As a LPR, you have to file tax returns under all circumstances with the IRS annually. Filing a tax return as a LPR does not necessarily mean that you should actually pay income tax if you are employed overseas, because treaties and foreign tax credits may minimize the tax amount actually paid to the IRS.

If you are employed abroad or have to travel overseas for a considerable length of time, it can prove handy if your immediate family members, including any spouse, children, and parents remain in the US. Having strong family ties to the US shows your intention to keep your permanent resident status.

Employment abroad is one of the most commonly used reason why LPRs are absent from the US for a long period. A written statement from the employer, or an employment contract identifying the length of the overseas job, will be of much help with regard to the LPR’s intention to maintain his/her permanent resident status.

If you are not engaged in overseas employment and have no family members in the US, find ways to establish other strong ties.Before leaving the US, open a bank account with a US bank, and leave it open and use it during your stay abroad.

If you wish to remain outside the US for more than one year, but less than two years, you can apply for a re-entry permit. As mentioned earlier, if you travel abroad for a period longer than one year, you face a risk of denial of admission into the US on the ground that you have abandoned your permanent resident status. A Re-entry Permit solves this problem.

A prolonged absence from the US will break the continuity of your residence in the US for naturalization purposes. However, it will not affect your ability to return to the US as a permanent resident.

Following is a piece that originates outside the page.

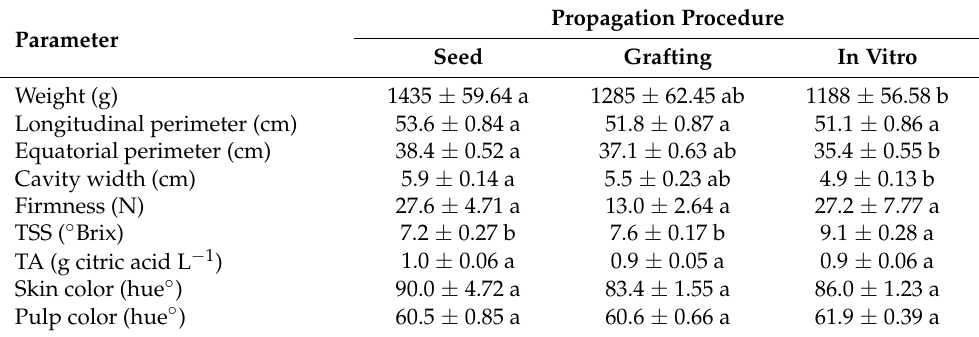
Table 4. Fruit size and quality at maturation (100% yellow skin color) (average ± s.e.) in ‘Alicia’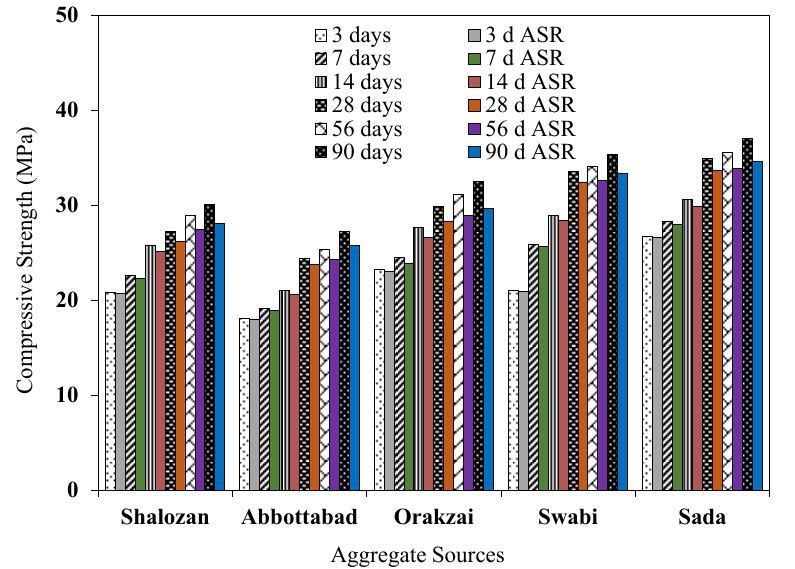
Figure 21. Effect of ASR conditions on compressive strength.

In order to qualify for American Citizenship, you must reside in the US for a continuous period of five years after lawful admission to the US as a permanent resident and prior to filing the citizenship form. If you are married to a US citizen, you must reside in the US for a continuous period of three years after being admitted to the US as a permanent resident and prior to application for naturalization. Apart form this , you must physically reside in the US for at least half of the period required for continuous residence. However, spouses of US citizens who are US military personnel or who have overseas employment with US employers are exempted from these requirements.